This is the second graphic novel I have read by Guy Delisle, after recently falling in love with Jerusaslen. This book follows his two month stay in North Korea, where he was working for an animation studio from France, which was subcontracting work to North Korea.
While this novel does not have the insight that Jerusalem does, it is mostly because he was not allowed to see what life was really like in North Korea. His stay was controlled from the moment he got off the plane, where he met his translator/ guide who stayed with him for the duration, accompanying him almost every time he left the hotel.
The life of an average North Korean remained mysterious and what Delisle shows us is all that a visitor is allowed to see. He is living in a hotel on an island in the centre of Pyongyang where all outsiders have to stay, and it is one of the few buildings in the city that uses electric light during the night.
In a small act of rebellion he smuggles a hand held radio into the country along with a copy of 1984 which he gives to his guide to read! As ever, it’s the small details he sees of the lives of those around him that stay with you; that everyone wears a pin to their leaders (father or the son, Kim Jong-Il or Kim Jong-Un, or both!) or how the paintings of the leaders are tilted downwards, so the loom over the viewer. The country he portrays is one that is ruled by fear but also one where the only way to get ahead is through acts of loyalty to the system.
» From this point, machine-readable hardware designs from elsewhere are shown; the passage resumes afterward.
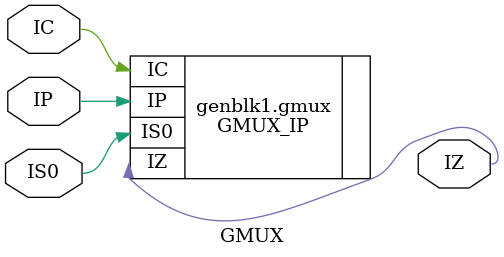
<source format=v>
`include "./gmux_ip.sim.v"
`include "./gmux_ic.sim.v"

(* MODES="IP;IC" *)
module GMUX (IP, IC, IS0, IZ);

    input  wire IP;
    input  wire IC;
    input  wire IS0;
    output wire IZ;

    parameter MODE = "IP";

    // Mode for the IP input connected
    generate if (MODE == "IP") begin

        (* FASM_PREFIX="GMUX.GMUX" *)
        GMUX_IP gmux (
            .IP  (IP),
            .IC  (IC),
            .IS0 (IS0),
            .IZ  (IZ) 
        );

    // Mode for the IP input disconnected
    end else if (MODE == "IC") begin

        (* FASM_PREFIX="GMUX.GMUX" *)
        GMUX_IC gmux (
            .IC  (IC),
            .IS0 (IS0),
            .IZ  (IZ) 
        );

    end endgenerate

endmodule

</source>
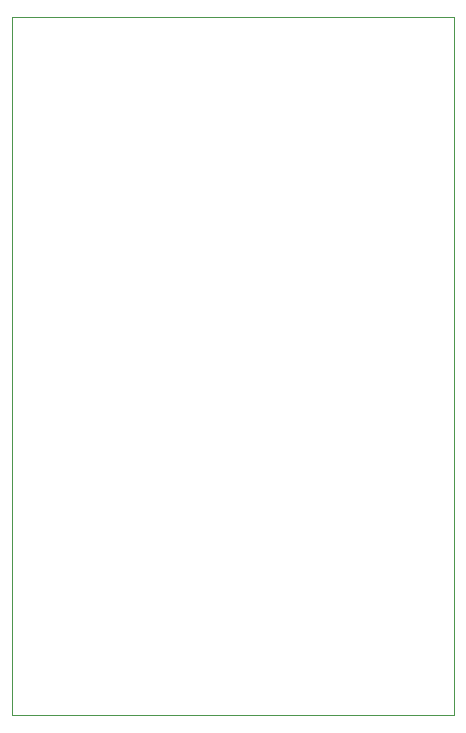
<source format=gbr>
%TF.GenerationSoftware,KiCad,Pcbnew,7.0.10-7.0.10~ubuntu20.04.1*%
%TF.CreationDate,2024-02-13T11:26:12+09:00*%
%TF.ProjectId,diy_oled_3d_controller,6469795f-6f6c-4656-945f-33645f636f6e,rev?*%
%TF.SameCoordinates,Original*%
%TF.FileFunction,Profile,NP*%
%FSLAX46Y46*%
G04 Gerber Fmt 4.6, Leading zero omitted, Abs format (unit mm)*
G04 Created by KiCad (PCBNEW 7.0.10-7.0.10~ubuntu20.04.1) date 2024-02-13 11:26:12*
%MOMM*%
%LPD*%
G01*
G04 APERTURE LIST*
%TA.AperFunction,Profile*%
%ADD10C,0.100000*%
%TD*%
G04 APERTURE END LIST*
D10*
X91440000Y-107950000D02*
X91440000Y-48895000D01*
X128905000Y-48895000D02*
X128905000Y-107950000D01*
X128905000Y-107950000D02*
X91440000Y-107950000D01*
X91440000Y-48895000D02*
X128905000Y-48895000D01*
M02*

</source>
This is a modest size book at just 176 pages and as such is quite a quick read. It does give the reader a good insight into life in the country and what the various diplomats and NGO workers get up to. Another gem of a book from Delisle, who is someone I’ll continue to follow.
This book was first published in 2004 and is from Drawn and Quarterly.
You also get to play the fascinating game of ‘Spot the spy’ a number of times through the novel! You can never be too vigilant, as spies are everywhere!